BŁOGOSŁAWIONY KS. JERZY POPIEŁUSZKO – ZWYCIĘSTWO DOBRA
czwartek, 20 Czerwiec 2024
Pielgrzymka szlakiem męczeństwa bł. ks. Jerzego Popiełuszki, w której w dniach 15-16 czerwca 2024 r. uczestniczyli wierni z rzeszowskiej parafii pod wezwaniem tegoż Patrona, a także jego czciciele z innych parafii oraz członkowie NSZZ „Solidarność” Regionu Rzeszowskiego, miała wartość szczególną. Organizowana była w obchodzonym obecnie Roku bł. ks. Jerzego Popiełuszki, proklamowanym przez społeczny komitet upamiętnienia 40. rocznicy porwania i męczeńskiej śmierci tego błogosławionego kapłana (niestety, pośród wielu patronów roku 2024, wybranych jeszcze przez Sejm RP minionej kadencji, o bł. ks. Jerzym Popiełuszce zapomniano).

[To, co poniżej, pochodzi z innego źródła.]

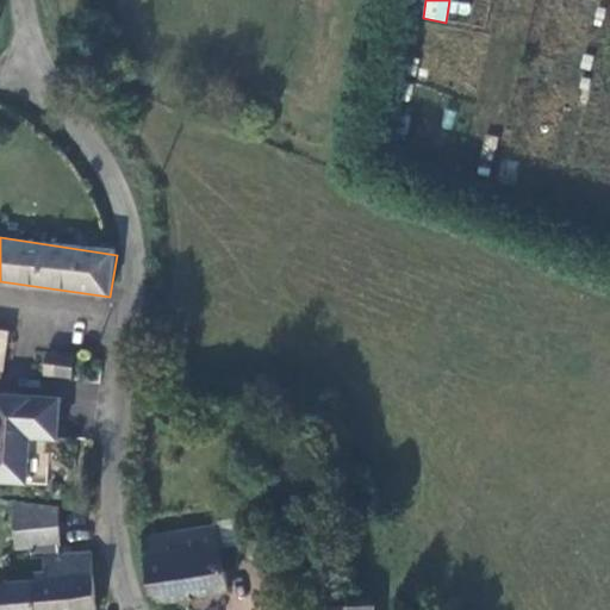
[(0,330),(0,377),(11,332),(0,330)]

Bydgoszcz – sanktuarium Świętych Polskich Braci Męczenników
W sobotni wczesny poranek, 15 czerwca pielgrzymi wyruszyli – z błogosławieństwem ks. Roberta Mokrzyckiego, proboszcza parafii, a także diecezjalnego duszpasterza ludzi pracy diecezji rzeszowskiej, pod opieką duszpasterską ks. Tomasza Kołodzieja oraz w szczególnej asyście: rycerza Zakonu Rycerzy Jana Pawła II i wojownika Maryi – z Rzeszowa do Bydgoszczy. To w bydgoskiej świątyni, wówczas pw. Świętych Polskich Braci Męczenników (obecnie sanktuarium Nowych Męczenników Polskich), 19 października 1984 r. ks. Jerzy Popiełuszko sprawował ostatnią Mszę św. za Ojczyznę. Przypomina o tym zarówno wystrój głównej świątyni (m.in. portret bł. ks. Jerzego i rzeźba kapłana ze związanymi do tyłu rękami, klęczącego pod krzyżem), jak i kaplica (sala pamięci), w której złożono wiele eksponatów upamiętniających życie i posługę błogosławionego kapłana (m.in. wykonana przez amatora fotografia ukazująca ks. Jerzego w czasie ostatniej Mszy św. oraz replika pomnika ks. Jerzego z kościoła św. Brygidy w Gdańsku), ale także dokumentujących ówczesne zmagania narodu polskiego z reżimem komunistycznym.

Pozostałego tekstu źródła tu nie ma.